Una vez dentro, a salvo de la mirada del desconocido, corrió a espiarlo tras las cortinas de la otra habitación. Lo encontró girado hacía donde ella había estado y, disimuladamente, forzando el cuerpo para intentando seguir viéndola.

Eso fue demasiado para ella y, mientras no dejaba de mirarlo hipnóticamente, dejó que su mano se deslizara por su vientre, y, introduciéndola en sus braguitas, se masturbó hasta correrse.

Algo más calmada, volvió a la sala mientras intentaba asimilar lo que había hecho, dedicándose a recordar las sensaciones que había experimentado, vaso tras vaso, terminando otra botella.

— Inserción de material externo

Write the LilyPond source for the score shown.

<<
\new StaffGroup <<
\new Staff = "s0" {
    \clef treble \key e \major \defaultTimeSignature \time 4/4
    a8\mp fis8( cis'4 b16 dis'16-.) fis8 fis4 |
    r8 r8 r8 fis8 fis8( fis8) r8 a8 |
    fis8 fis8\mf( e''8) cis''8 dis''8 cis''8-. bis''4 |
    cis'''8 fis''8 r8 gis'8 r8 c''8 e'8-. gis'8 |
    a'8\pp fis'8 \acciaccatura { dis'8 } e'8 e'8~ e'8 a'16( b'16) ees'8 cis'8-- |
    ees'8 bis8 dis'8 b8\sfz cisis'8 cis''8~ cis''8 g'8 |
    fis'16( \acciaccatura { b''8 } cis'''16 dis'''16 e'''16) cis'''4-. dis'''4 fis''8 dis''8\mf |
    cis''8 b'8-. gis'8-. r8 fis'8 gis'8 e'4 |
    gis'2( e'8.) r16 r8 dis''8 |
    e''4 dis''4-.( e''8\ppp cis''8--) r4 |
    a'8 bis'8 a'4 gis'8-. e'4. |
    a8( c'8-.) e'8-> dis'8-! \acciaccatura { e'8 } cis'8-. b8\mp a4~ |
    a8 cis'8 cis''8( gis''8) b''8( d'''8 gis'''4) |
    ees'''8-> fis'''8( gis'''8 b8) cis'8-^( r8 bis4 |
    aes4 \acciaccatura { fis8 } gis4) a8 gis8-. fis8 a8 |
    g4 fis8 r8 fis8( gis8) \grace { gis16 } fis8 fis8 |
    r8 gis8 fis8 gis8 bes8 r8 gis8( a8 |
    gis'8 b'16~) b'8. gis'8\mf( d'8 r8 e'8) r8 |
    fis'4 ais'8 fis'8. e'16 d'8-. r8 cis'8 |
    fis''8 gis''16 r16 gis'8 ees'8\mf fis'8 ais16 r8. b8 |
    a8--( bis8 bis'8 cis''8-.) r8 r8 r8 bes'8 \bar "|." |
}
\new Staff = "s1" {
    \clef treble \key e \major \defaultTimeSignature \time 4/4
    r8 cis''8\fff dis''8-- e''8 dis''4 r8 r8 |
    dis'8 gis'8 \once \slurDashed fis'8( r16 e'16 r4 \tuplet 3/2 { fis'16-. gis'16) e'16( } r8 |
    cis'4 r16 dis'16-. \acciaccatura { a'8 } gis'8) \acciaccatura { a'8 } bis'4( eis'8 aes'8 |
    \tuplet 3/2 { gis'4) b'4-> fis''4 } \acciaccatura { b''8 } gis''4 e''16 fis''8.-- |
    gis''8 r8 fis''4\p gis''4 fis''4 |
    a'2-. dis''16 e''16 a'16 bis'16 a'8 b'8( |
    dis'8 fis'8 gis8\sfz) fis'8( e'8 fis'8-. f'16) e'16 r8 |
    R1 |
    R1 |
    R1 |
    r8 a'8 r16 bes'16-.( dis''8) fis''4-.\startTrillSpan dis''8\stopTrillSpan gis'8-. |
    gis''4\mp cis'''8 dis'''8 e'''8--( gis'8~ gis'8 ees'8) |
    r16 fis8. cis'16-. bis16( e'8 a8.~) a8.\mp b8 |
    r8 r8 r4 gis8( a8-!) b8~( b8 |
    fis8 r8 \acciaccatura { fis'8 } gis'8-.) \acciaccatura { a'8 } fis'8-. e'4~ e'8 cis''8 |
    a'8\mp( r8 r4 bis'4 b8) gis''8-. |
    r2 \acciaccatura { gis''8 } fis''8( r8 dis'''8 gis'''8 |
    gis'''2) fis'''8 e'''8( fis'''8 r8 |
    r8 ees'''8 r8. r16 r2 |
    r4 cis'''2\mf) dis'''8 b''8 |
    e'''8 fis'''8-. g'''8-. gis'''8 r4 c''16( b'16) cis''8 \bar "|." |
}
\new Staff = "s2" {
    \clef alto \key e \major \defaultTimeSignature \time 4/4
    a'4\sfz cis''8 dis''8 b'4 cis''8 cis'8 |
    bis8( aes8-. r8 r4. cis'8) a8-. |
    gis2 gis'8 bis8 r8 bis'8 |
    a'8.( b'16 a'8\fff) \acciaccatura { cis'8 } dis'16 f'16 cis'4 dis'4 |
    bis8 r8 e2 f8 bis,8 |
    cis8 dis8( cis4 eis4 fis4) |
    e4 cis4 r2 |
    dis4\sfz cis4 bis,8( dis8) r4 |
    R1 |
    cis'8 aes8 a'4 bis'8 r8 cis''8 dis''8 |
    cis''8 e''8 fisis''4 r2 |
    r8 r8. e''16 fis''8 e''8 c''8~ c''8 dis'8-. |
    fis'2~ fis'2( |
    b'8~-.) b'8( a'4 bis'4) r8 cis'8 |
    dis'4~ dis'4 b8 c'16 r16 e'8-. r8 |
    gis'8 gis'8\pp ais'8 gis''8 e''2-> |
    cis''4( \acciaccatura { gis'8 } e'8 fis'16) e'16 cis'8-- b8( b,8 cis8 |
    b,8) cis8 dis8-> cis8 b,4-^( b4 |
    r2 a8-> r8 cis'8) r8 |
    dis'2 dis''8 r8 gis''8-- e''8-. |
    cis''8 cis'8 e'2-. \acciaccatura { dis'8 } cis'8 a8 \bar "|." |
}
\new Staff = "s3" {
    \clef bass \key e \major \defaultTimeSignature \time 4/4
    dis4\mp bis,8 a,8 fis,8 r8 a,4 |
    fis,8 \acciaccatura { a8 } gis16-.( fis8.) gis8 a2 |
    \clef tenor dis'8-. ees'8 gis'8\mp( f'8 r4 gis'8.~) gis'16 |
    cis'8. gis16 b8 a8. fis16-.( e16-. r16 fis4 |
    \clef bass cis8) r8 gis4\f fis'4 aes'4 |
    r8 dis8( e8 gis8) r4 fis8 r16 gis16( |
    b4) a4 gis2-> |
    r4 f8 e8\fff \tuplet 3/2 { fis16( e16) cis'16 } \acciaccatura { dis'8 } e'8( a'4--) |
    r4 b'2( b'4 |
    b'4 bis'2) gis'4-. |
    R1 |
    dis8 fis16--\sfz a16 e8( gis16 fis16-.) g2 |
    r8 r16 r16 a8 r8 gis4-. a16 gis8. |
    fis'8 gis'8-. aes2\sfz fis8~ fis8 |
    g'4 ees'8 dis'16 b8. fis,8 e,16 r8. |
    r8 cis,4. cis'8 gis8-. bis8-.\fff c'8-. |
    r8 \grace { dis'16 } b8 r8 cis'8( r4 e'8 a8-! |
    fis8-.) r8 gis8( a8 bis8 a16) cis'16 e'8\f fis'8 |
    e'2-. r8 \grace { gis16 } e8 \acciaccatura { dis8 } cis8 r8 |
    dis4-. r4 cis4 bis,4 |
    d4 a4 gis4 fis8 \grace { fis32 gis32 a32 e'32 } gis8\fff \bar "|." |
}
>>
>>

Se esforzó en retomar la lectura del libro, pero no podía evitar un giro la cabeza, de tanto en tanto, para comprobar que el hombre seguía en la terraza, atento. Al rato de no poder concentrarse de ninguna forma decidió dejarse llevar por aquella nueva sensación de poder. Unos vasos más y se decidió. Si quería verla la vería. Después de tanto rato bien lo merecía, pobrecillo.

Esta vez quería hacerlo con calma. Comprobó que no hubiera nadie en las otras terrazas que se encontraban a la vista y se desnudó completamente. Se contempló un momento en el espejo mientras escogía una toalla de baño, como si fuera a ducharse. Estaba realmente sensual, Las piernas morenas, perfectas, uniéndose en su pubis rubio, recortado, el vientre plano, los senos, duros, la suave curva de sus nalgas, redondas, rotundas, toda su piel contrastada con su cabellera rubia, los labios, los ojos de un azul luminoso. Se cuidaba, sobre todo tras su separación, meses atrás. Se envolvió en la toalla más pequeña que encontró, dejando casi a la vista la aureola rosada de sus pezones, ara tensos, y el principio de sus nalgas.

Efectuó la última comprobación para asegurarse de que el hombre se encontraba todavía en su sitio y salió a la terraza otra vez, sujetando la toalla con una mano y con las braguitas en la otra, colgándolas en la barandilla. Sentía la mirada clavada en su piel, de forma casi física. Después entró otra vez y se dedicó a espiarlo unos minutos. Entró en la ducha a mojarse el pelo, como si acabara de ducharse y se quedó en el dintel de la puerta de la terraza, preguntándose por última vez si se había vuelto loca por lo que iba a hacer. Pero la excitación la terminó de poseer.

Disimuladamente volvió a salir, comprobando de reojo que el desconocido no se hubiera movido y estuviera pendiente. Seguro que llevaba todo ese rato esperando ese momento. Se plantó en medió del balcón, de espaldas a él, y, sin pensárselo, llevó una mano al nudo de la toalla y se la desabrochó, despacio. Con una mano en cada extremo de la tela, dejó que se deslizara por la espalda y, sin darse casi cuenta, ya la tenía en la mano. La colgó en la barandilla, al lado de sus braguitas. Estaba totalmente desnuda ante él, sintiendo el aire fresco en sus senos, entre sus muslos…

Y, como si no lo viera, fue girándose hasta quedar frente a la terraza del frente. Y fue cuando no pudo resistirse a mirarlo. Lo hizo directamente a los ojos y el mundo, por un instante, se paró. Ella allí, desnuda, expuesta, con una mano en la barandilla… y él mirándosela fijamente, sin una mínima sombra de discreción. Esa escena se la hizo eterna, justo hasta el momento en que él inició el gesto de una sonrisa cómplice. Eso la despertó y, llevando un brazo a sus pechos y otra a su vientre, se tapó, como si la acabasen de descubrir y entró de un salto a la protección del dormitorio.

Apoyada en la pared, ante la cama, enrojecida de vergüenza, respirando agitadamente, se miró al espejo, pensando en lo que acababa de sentir exhibiéndose y, húmedamente, extrañamente, cálidamente, sin tocarse, se corrió.